Unless he can rub two sticks together to start a fire he’s just aping what humans have trained him to do.
I’d put a lemur with a gun (Fierce Creatures) up against them anytime. Definitely the dumbest animal with (sort of) opposeable thumbs.
It just so happens that humans learn by aping their parents. We’re not born with the ability to make fire any more than the ape is. The percentage of Americans who know how to start a fire from scratch, and have actually done so, is miniscule. I used to show bus loads of people daily how to start a fire with a steel and flint and with a bow and fireboard, how to find tinder and how to prepare charcloth. None of them had ever done it.
So what would a human do ? I think matches are very close to gun powder but I would have a hard time finding sulphur, potasium nitrate to make it and without looking it up, I don't know the proportions either. And frankly, it took humans a really long time to discover gunpowder.
No one is saying a chimp is as smart as human. What these people are saying is that humans and apes are not that far apart.
DON'T call me a monkey.
http://www.youtube.com/watch?v=RdVMQbZwP-0
I'll bet his favorite scene involved Rae Dawn Chong and Perlman in a cage.
Matches have been used for gunpowder. Can’t remember if it was Robert Ruark or Peter Capstick who told the story of having to go after a bull elephant that had been wounded by a local villager with a homemade rifle using matches as the powder and a short piece of 1/2 inch rebar as the projectile.
I agree.
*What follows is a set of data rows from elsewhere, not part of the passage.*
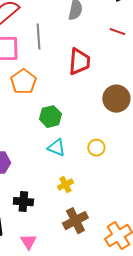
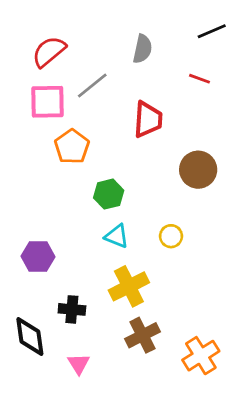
gray line: (38, 37) -> (92, 86), turned 55
yellow cross: (65, 185) -> (129, 286), size x1.8

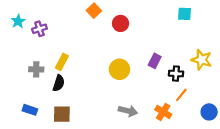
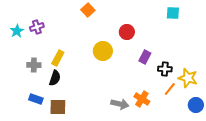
cyan star: (18, 21) -> (17, 31), moved
red circle: (121, 23) -> (127, 32), moved
yellow star: (202, 60) -> (188, 78), moved
yellow circle: (119, 69) -> (103, 51), moved
blue rectangle: (30, 110) -> (36, 99), moved
orange cross: (163, 112) -> (142, 99), moved

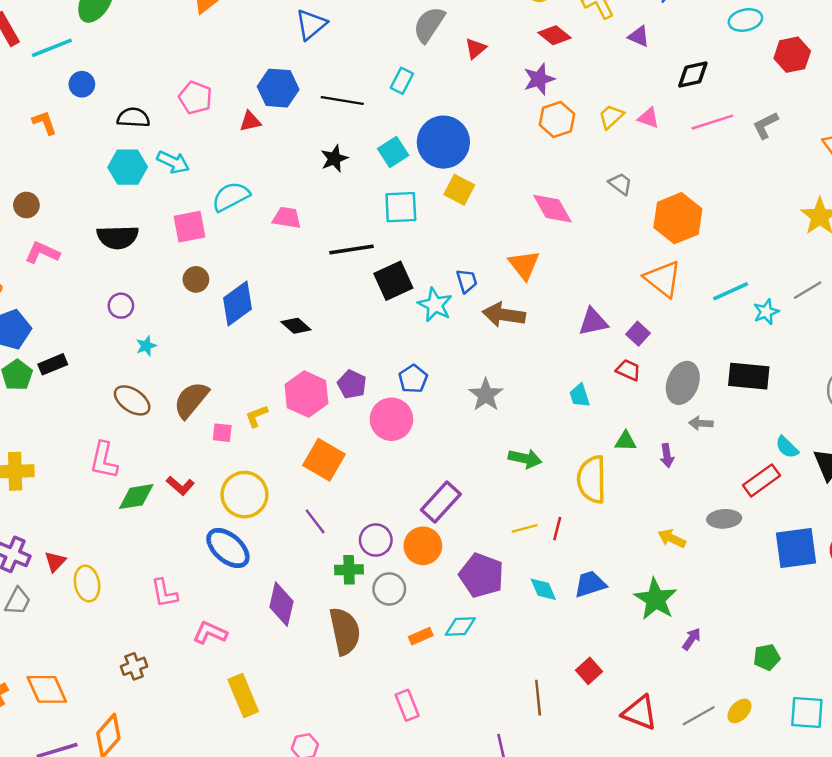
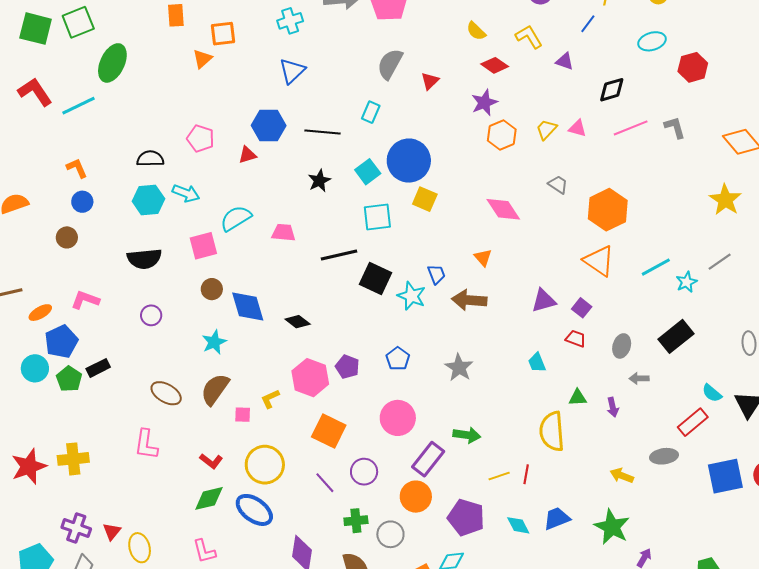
blue circle: (82, 84) -> (82, 202), moved
gray L-shape: (765, 125) -> (675, 127), turned 105
pink L-shape: (42, 253) -> (85, 300), moved
orange triangle: (524, 265) -> (483, 258), size x0.7
black square: (393, 281) -> (376, 278), turned -36
blue diamond: (238, 303) -> (248, 307), turned -66
cyan star: (146, 346) -> (214, 342), moved, size x1.4
black rectangle: (749, 376) -> (676, 336), turned -40
gray ellipse: (683, 383) -> (622, 346), size x0.7
pink circle: (391, 419) -> (398, 418), moved
green arrow: (525, 459) -> (467, 435), moved
green diamond: (136, 497) -> (209, 498), moved
purple circle: (376, 540) -> (364, 472), moved

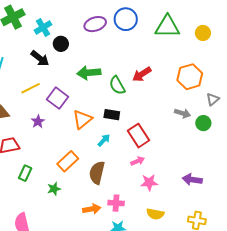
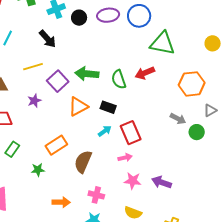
green triangle: (167, 27) -> (162, 43), moved
black circle: (61, 44) -> (79, 18), moved
green arrow: (89, 73) -> (87, 74), moved
cyan arrow: (104, 140) -> (105, 131), moved
purple arrow: (192, 180) -> (162, 182), moved
orange arrow: (92, 209) -> (61, 202), moved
The ability to strike a match is significantly different that actually making fire from raw materials. More pseudo scientific gobbledygoook from the pinhead crowd.
And I am saying the God has has declared it an immeasurable gulf. Apes have no spirit. No spark. They are bereft of grasping the concept of eternity. Man is further from Ape than light is from darkness.
But does he know how to refill a Zippo lighter?